VORLIEGENDE ANGABEN →
※ ※ ※

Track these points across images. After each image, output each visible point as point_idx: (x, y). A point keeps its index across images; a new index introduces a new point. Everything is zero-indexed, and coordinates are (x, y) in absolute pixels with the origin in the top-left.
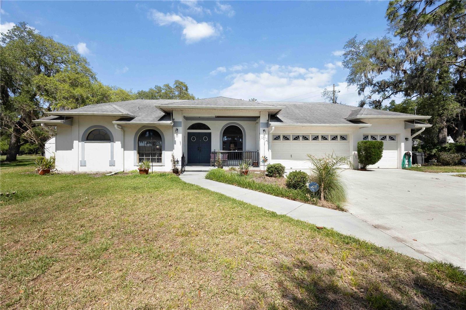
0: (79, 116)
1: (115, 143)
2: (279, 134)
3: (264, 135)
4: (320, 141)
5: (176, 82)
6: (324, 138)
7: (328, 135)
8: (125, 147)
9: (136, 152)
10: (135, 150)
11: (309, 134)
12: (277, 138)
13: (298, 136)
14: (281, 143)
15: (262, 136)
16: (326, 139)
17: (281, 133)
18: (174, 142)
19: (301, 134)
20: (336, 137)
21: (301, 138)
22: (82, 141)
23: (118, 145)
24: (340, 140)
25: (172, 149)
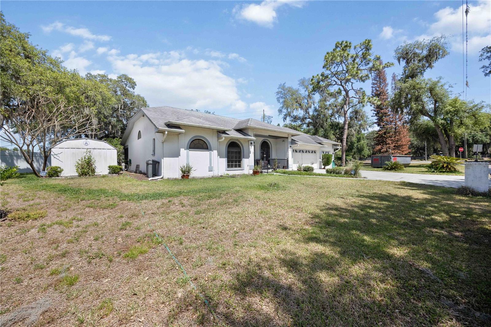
1: (213, 151)
7: (310, 150)
8: (220, 155)
9: (227, 159)
10: (226, 157)
11: (304, 149)
15: (289, 149)
16: (310, 152)
18: (249, 152)
22: (187, 149)
23: (215, 152)
24: (314, 153)
25: (248, 157)
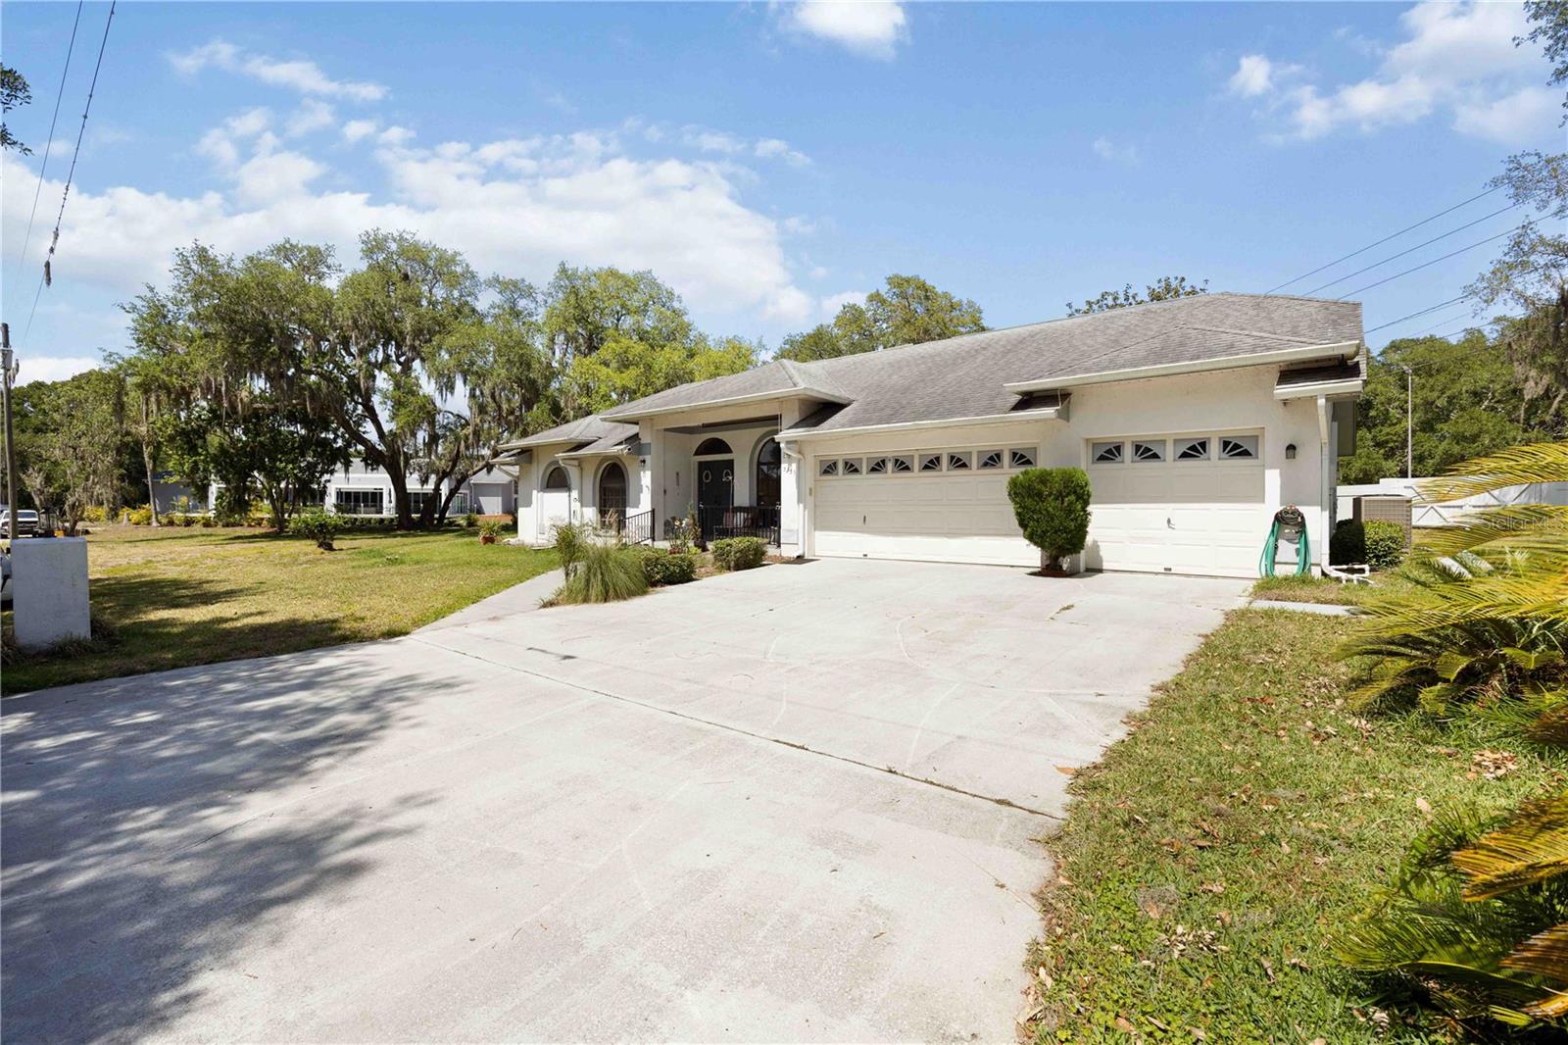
0: (538, 446)
2: (835, 458)
3: (790, 465)
4: (946, 475)
5: (890, 281)
6: (958, 462)
7: (970, 453)
8: (582, 500)
10: (594, 505)
11: (910, 453)
12: (829, 469)
13: (883, 461)
14: (841, 481)
16: (964, 465)
17: (841, 452)
18: (640, 490)
19: (890, 455)
20: (998, 456)
21: (890, 466)
22: (541, 491)
23: (575, 495)
24: (1010, 467)
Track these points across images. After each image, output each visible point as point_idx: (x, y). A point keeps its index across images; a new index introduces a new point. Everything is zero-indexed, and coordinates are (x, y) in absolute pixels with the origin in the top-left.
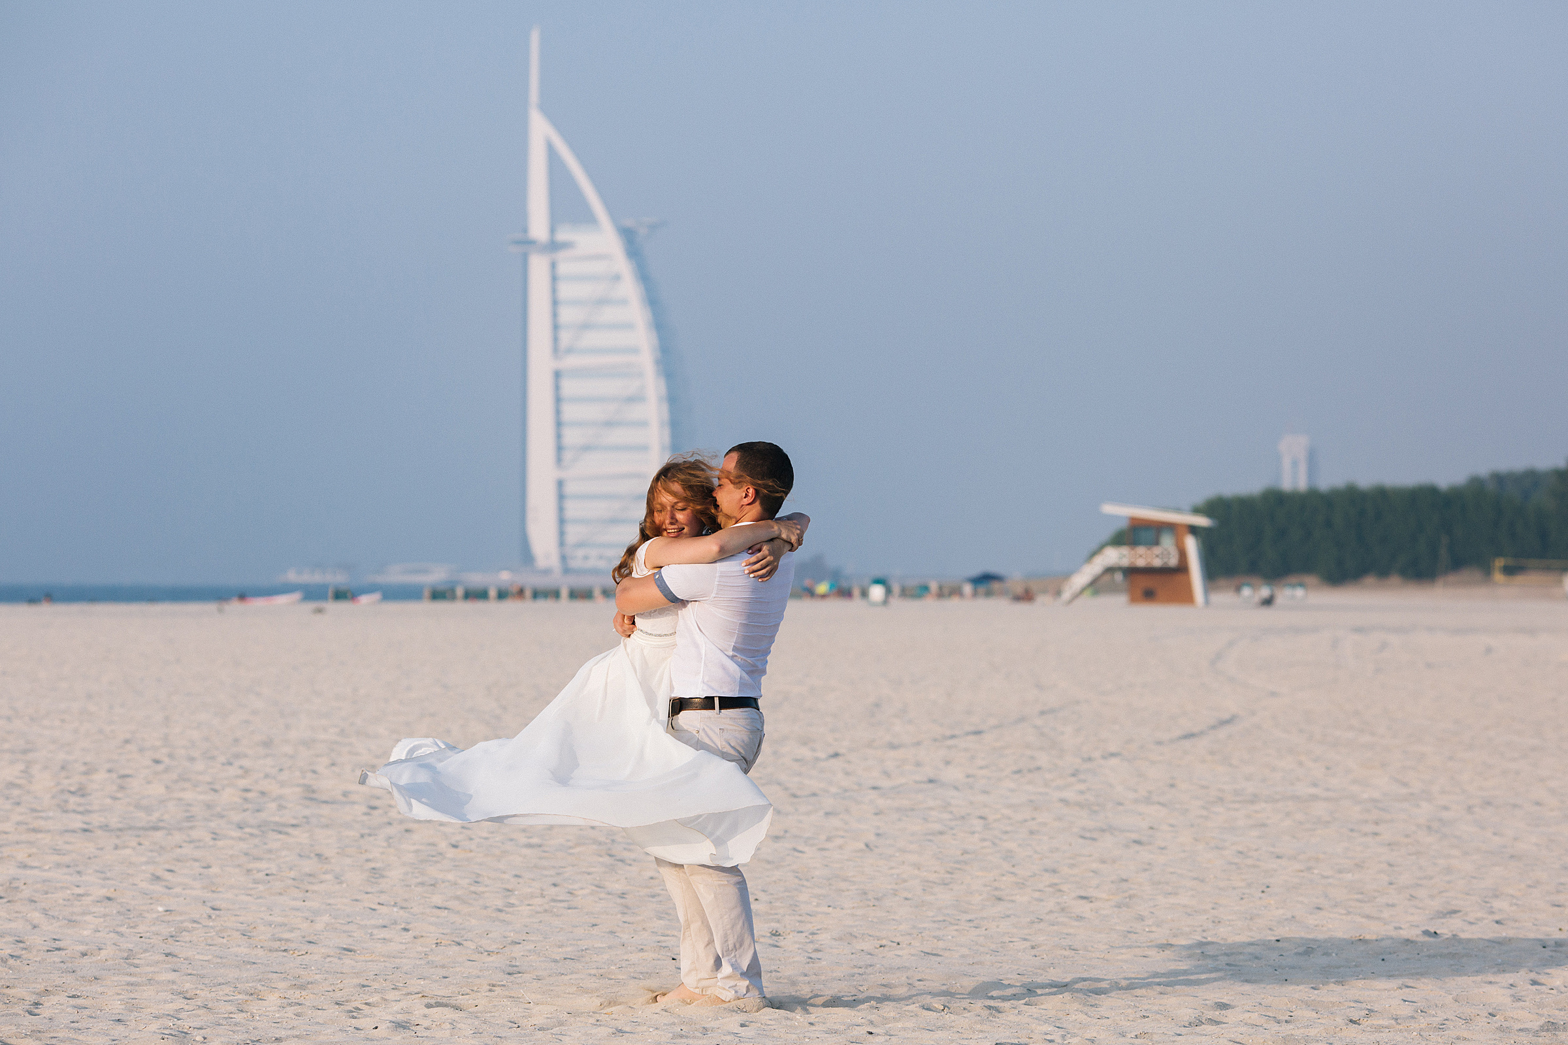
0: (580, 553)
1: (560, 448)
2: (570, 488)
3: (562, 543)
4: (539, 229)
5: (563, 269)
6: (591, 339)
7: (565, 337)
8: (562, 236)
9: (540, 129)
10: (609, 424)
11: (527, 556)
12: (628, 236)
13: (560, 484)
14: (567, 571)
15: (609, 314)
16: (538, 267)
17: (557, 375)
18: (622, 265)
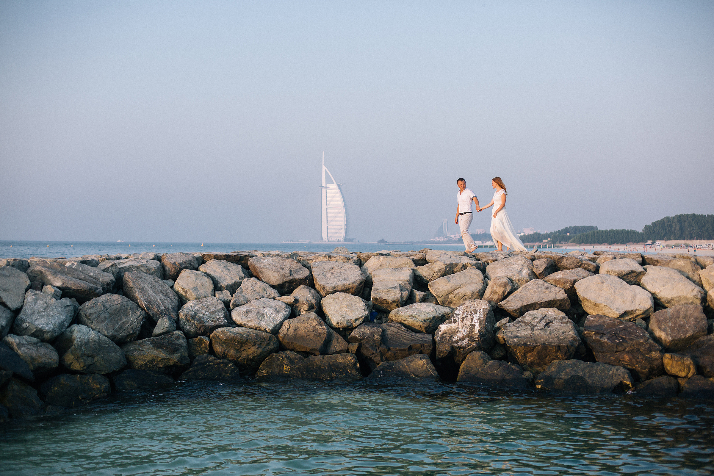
0: (331, 238)
1: (327, 221)
2: (329, 227)
3: (328, 237)
4: (324, 185)
5: (327, 191)
6: (332, 203)
7: (328, 203)
8: (328, 185)
9: (324, 168)
10: (335, 217)
11: (322, 239)
12: (338, 185)
13: (327, 226)
14: (328, 241)
15: (335, 199)
16: (324, 190)
17: (327, 208)
18: (338, 190)
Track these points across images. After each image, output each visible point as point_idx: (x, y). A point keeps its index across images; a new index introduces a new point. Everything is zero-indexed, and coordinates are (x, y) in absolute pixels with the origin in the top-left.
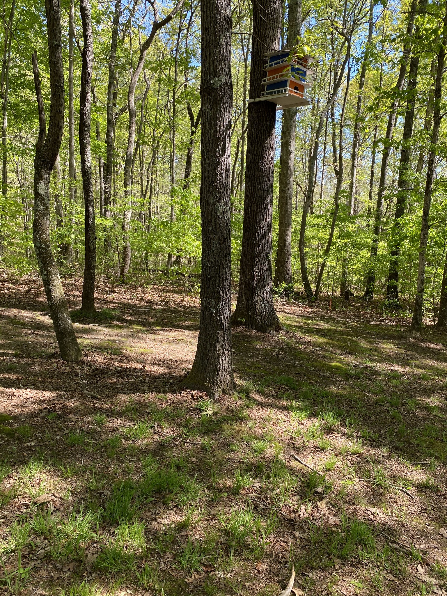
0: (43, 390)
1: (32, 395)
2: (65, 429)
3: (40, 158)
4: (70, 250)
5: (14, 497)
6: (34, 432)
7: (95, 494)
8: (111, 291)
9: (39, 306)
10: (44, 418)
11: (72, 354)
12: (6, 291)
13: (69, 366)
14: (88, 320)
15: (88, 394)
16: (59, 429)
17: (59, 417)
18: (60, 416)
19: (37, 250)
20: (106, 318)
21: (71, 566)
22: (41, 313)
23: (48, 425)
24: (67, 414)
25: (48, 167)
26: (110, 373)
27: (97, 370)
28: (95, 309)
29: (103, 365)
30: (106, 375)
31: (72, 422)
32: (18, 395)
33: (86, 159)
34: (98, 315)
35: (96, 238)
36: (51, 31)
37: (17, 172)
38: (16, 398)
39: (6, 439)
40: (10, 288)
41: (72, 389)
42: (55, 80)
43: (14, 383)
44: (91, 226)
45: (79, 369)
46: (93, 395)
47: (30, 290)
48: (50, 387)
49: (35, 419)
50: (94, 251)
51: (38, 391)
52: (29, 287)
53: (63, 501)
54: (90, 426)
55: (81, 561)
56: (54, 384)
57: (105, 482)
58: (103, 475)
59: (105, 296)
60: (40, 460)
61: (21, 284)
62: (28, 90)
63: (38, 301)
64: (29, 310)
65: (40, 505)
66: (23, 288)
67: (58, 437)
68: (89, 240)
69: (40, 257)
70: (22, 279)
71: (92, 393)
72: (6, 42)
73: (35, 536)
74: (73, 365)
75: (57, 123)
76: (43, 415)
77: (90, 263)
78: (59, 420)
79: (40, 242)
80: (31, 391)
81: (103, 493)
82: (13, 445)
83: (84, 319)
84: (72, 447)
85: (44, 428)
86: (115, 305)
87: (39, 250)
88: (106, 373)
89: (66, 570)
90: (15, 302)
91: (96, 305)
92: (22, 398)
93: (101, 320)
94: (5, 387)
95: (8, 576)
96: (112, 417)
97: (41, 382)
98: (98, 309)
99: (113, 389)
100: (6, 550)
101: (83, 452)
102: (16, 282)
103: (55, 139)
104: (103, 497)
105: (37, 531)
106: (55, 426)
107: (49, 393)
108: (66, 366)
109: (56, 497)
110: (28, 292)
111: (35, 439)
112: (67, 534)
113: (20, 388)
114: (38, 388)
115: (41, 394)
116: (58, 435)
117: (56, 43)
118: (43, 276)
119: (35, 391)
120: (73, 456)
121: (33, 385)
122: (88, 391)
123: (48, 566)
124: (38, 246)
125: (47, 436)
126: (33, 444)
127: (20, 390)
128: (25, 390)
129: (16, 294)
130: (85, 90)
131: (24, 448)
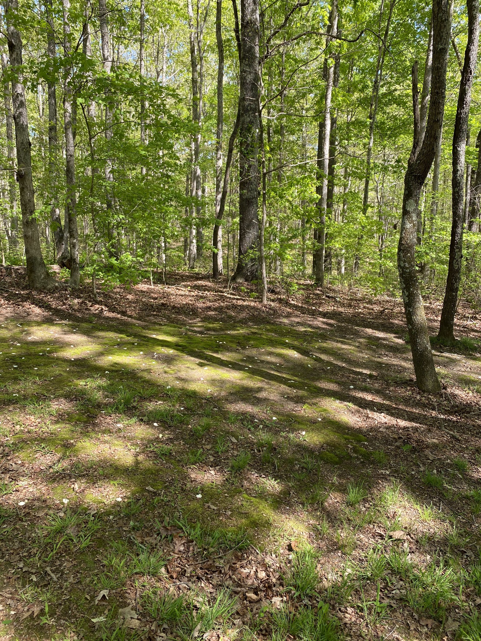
0: (397, 418)
1: (386, 420)
2: (421, 465)
3: (412, 173)
4: (426, 269)
5: (370, 523)
6: (388, 460)
7: (456, 550)
8: (472, 318)
9: (393, 327)
10: (398, 447)
11: (430, 384)
12: (360, 310)
13: (425, 397)
14: (445, 348)
15: (447, 432)
16: (414, 464)
17: (414, 450)
18: (416, 450)
19: (401, 270)
20: (466, 349)
21: (430, 622)
22: (395, 335)
23: (402, 456)
24: (422, 450)
25: (419, 181)
26: (473, 413)
27: (457, 406)
28: (454, 338)
29: (465, 403)
30: (468, 415)
31: (429, 459)
32: (373, 418)
33: (459, 168)
34: (457, 344)
35: (462, 257)
36: (437, 35)
37: (376, 191)
38: (370, 420)
39: (362, 460)
40: (364, 307)
41: (429, 423)
42: (436, 88)
43: (369, 404)
44: (457, 243)
45: (436, 402)
46: (452, 435)
47: (384, 310)
48: (404, 416)
49: (389, 447)
50: (458, 271)
51: (392, 418)
52: (382, 307)
53: (419, 545)
54: (449, 470)
55: (441, 622)
56: (409, 413)
57: (468, 540)
58: (465, 531)
59: (465, 323)
60: (394, 491)
61: (375, 303)
62: (395, 105)
63: (392, 323)
64: (383, 331)
65: (395, 540)
66: (377, 308)
67: (413, 473)
68: (454, 258)
69: (403, 277)
70: (375, 298)
71: (452, 433)
72: (379, 62)
73: (390, 572)
74: (430, 396)
75: (433, 133)
76: (397, 444)
77: (453, 284)
78: (414, 453)
79: (405, 262)
80: (386, 416)
81: (466, 553)
82: (367, 468)
83: (441, 347)
84: (429, 488)
85: (398, 459)
86: (476, 334)
87: (403, 270)
88: (468, 413)
89: (423, 624)
90: (369, 322)
91: (454, 333)
92: (376, 422)
93: (460, 349)
94: (360, 407)
95: (365, 604)
96: (477, 465)
97: (395, 408)
98: (457, 337)
99: (477, 433)
100: (363, 576)
101: (441, 497)
102: (370, 302)
103: (429, 151)
104: (465, 557)
105: (392, 568)
106: (409, 459)
107: (404, 422)
108: (422, 397)
109: (412, 538)
110: (382, 312)
111: (390, 468)
112: (424, 584)
113: (374, 411)
114: (392, 415)
115: (395, 422)
116: (413, 470)
117: (441, 47)
118: (405, 297)
119: (389, 417)
120: (430, 498)
121: (387, 410)
122: (446, 428)
123: (403, 610)
124: (402, 265)
125: (402, 468)
126: (388, 473)
127: (375, 413)
128: (379, 414)
129: (370, 313)
130: (465, 91)
131: (379, 475)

※ ※ ※

Gib alle Zeilen vom Beginn der Datensätze bis einschließlich der Zeile mit „24: (1010, 467)“ als nummerierte Liste wieder und lass dabei Leerzeilen weg. Die Bilder gehören nicht in die Antwort.

1. Track these points across images. After each image, output each visible point as point_idx: (x, y). A point keeps its index across images; a new index introduces a new point. Everything is zero-indexed, and coordinates are (x, y) in absolute pixels with the origin in the top-left.
2. 0: (79, 116)
3. 1: (115, 143)
4. 2: (279, 134)
5. 3: (264, 135)
6. 4: (320, 141)
7. 5: (176, 82)
8. 6: (324, 138)
9. 7: (328, 135)
10. 8: (125, 147)
11. 9: (136, 152)
12. 10: (135, 150)
13. 11: (309, 134)
14. 12: (277, 138)
15. 13: (298, 136)
16. 14: (281, 143)
17. 15: (262, 136)
18. 16: (326, 139)
19. 17: (281, 133)
20. 18: (174, 142)
21. 19: (301, 134)
22. 20: (336, 137)
23. 21: (301, 138)
24. 22: (82, 141)
25. 23: (118, 145)
26. 24: (340, 140)
27. 25: (172, 149)
28. 1: (213, 151)
29. 7: (310, 150)
30. 8: (220, 155)
31. 9: (227, 159)
32. 10: (226, 157)
33. 11: (304, 149)
34. 15: (289, 149)
35. 16: (310, 152)
36. 18: (249, 152)
37. 22: (187, 149)
38. 23: (215, 152)
39. 24: (314, 153)
40. 25: (248, 157)
41. 0: (538, 446)
42. 2: (835, 458)
43. 3: (790, 465)
44. 4: (946, 475)
45. 5: (890, 281)
46. 6: (958, 462)
47. 7: (970, 453)
48. 8: (582, 500)
49. 10: (594, 505)
50. 11: (910, 453)
51. 12: (829, 469)
52. 13: (883, 461)
53. 14: (841, 481)
54. 16: (964, 465)
55. 17: (841, 452)
56. 18: (640, 490)
57. 19: (890, 455)
58. 20: (998, 456)
59. 21: (890, 466)
60. 22: (541, 491)
61. 23: (575, 495)
62. 24: (1010, 467)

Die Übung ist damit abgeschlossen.